If you are not used to seeing fruit bats, then the trees by the 37 Military Hospital in Accra will provide you with a spectacle you won't forget. In the mornings and evenings they swarm in their thousands, darkening the sky and reminding you of a scene from a horror movie. In the days, they hang upside down covering all available branches. Just waiting it seems.
Legend has it that the bats are actually the followers of a powerful chief who got sick and was admitted to the hospital. They had transformed themselves into bats to make the long journey, and had settled into the trees at the entrance of the hospital, vowing never to leave until their Chief returned home. As he died without returning, his followers - true to their word never left - excepting in the the late evenings in search of food, returning early in the mornings to take up their positions again. There are periods however where they are noticeably absent. The trees then look so bare without their strange fruit, and the noise of the traffic seemingly louder in the absence of their constant chattering. I have been told that sometimes the numbers get so much that the soldiers will sometimes shoot that out of the trees, or fires will be set to smoke them out. They seem however to avoid all of the comings and goings happening beneath them . Well that changed yesterday.
Yesterday in the early afternoon there was a huge wind storm. Driving up to '37', I could see tons of dust being blown across the road. Trees were losing their leaves as they were buffeted from all angles by the wind, and the metal sign posts seemed about to take flight. The bats were in a panic as they were being blown off the trees and seemed not strong enough to fly in the midst of all the turbulence. I had to resist the instinct to swerve to avoid one that was aiming straight for the windscreen (I think it went under the wheels of the car behind me), and from the 'plonks' I could hear I knew that some were hitting my roof and the roofs of the other vehicles around me.

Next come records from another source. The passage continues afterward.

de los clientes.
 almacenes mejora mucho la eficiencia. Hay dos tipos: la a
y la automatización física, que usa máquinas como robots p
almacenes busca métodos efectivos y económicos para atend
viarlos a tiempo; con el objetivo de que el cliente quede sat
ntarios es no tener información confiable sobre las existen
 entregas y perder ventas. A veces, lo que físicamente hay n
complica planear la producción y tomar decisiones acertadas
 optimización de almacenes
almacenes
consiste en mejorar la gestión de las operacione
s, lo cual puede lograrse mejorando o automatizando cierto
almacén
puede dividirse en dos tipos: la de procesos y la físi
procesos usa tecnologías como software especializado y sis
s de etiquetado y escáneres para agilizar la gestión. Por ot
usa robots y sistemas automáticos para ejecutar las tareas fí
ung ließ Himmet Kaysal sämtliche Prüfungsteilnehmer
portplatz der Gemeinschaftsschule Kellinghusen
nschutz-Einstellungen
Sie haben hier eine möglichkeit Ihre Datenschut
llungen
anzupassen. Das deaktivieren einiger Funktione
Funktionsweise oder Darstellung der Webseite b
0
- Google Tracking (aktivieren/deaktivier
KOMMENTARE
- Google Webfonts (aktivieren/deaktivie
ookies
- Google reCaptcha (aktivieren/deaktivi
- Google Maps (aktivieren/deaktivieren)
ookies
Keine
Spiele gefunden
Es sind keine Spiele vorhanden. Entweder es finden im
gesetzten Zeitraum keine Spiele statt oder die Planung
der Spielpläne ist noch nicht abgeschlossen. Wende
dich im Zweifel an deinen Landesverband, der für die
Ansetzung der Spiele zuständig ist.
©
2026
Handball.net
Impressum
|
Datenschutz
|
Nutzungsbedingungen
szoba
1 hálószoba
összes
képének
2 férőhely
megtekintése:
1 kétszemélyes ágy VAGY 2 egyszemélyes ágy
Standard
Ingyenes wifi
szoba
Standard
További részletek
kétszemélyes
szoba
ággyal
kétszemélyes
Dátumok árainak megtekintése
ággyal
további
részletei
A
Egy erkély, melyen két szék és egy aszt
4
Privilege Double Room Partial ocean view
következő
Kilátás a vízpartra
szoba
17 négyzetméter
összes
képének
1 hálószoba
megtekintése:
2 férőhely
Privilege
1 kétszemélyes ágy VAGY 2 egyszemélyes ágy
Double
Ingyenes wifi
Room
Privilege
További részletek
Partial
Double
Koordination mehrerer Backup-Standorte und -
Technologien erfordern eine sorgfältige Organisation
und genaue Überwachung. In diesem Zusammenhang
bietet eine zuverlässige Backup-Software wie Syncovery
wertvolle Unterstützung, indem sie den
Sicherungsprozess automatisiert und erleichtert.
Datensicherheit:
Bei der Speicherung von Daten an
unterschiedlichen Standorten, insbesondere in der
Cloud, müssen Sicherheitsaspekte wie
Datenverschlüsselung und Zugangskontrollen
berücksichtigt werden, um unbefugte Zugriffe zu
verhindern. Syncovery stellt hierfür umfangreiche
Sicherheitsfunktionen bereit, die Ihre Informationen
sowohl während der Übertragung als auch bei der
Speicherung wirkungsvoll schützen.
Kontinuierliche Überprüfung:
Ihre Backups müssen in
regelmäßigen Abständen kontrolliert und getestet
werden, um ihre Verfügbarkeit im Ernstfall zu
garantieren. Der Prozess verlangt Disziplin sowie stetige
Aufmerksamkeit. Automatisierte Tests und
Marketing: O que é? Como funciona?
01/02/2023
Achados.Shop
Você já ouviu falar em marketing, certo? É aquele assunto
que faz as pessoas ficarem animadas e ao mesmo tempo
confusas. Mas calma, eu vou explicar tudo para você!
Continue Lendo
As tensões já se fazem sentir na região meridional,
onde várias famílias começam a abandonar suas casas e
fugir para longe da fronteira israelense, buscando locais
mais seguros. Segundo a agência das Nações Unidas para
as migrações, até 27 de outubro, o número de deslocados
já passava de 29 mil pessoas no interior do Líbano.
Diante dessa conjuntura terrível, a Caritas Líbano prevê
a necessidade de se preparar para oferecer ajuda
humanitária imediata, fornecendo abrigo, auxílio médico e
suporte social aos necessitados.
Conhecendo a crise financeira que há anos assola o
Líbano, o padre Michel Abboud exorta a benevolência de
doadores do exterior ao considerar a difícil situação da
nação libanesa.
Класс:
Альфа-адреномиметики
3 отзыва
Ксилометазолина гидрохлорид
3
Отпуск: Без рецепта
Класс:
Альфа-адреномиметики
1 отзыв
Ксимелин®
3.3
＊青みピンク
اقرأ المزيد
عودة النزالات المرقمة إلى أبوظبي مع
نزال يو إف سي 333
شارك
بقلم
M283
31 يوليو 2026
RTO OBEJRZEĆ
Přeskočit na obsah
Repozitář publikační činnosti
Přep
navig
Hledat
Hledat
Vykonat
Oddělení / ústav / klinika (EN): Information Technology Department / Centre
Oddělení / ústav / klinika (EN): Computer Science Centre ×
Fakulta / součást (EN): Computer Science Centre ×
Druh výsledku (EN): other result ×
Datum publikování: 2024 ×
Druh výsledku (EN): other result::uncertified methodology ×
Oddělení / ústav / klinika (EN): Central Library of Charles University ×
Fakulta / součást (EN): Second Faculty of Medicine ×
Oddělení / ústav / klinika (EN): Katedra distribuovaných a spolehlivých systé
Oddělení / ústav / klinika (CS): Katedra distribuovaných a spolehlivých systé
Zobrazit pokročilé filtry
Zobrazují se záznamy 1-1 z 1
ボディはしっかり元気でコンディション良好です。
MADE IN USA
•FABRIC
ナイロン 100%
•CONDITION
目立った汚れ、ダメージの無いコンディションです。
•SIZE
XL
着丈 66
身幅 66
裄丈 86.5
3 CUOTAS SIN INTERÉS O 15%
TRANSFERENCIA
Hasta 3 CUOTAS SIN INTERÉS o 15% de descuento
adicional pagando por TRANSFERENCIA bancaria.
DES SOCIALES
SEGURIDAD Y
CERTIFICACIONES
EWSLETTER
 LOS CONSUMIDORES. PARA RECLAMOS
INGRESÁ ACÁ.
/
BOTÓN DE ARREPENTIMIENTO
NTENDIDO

In the middle of this pandemonium of bats, one of the sellers on the side of the road ran into the thick of things and scooped up one up. I couldn't understand what on earth for, and then I remembered. Some of the tribes in Ghana, notably the Akans, do eat bats. On a trip to Kumasi just a couple of weeks before, I saw this woman by the road side selling what appeared to be under aged birds, covered in tomato sauce and spices. My colleague, who is from Kumasi, then told me that these were fried bats on sale! She assured me they were really good, more so in soup!
Good manners dictated that I had to calmly and politely refuse her offer of stopping to buy some, instead of running from the vehicle and pulling out my dreads in the shock and horror of it all - me, a Jamaican girl fi gu eat rat-bat! (Granted these were fruit bats and not their eerie cousins.)
Wondered how that seller prepared the bat - or if he didn't, then did he sell it to someone who did. Not sure if bats are classified as bush meat - more about the culinary 'delights' in another post.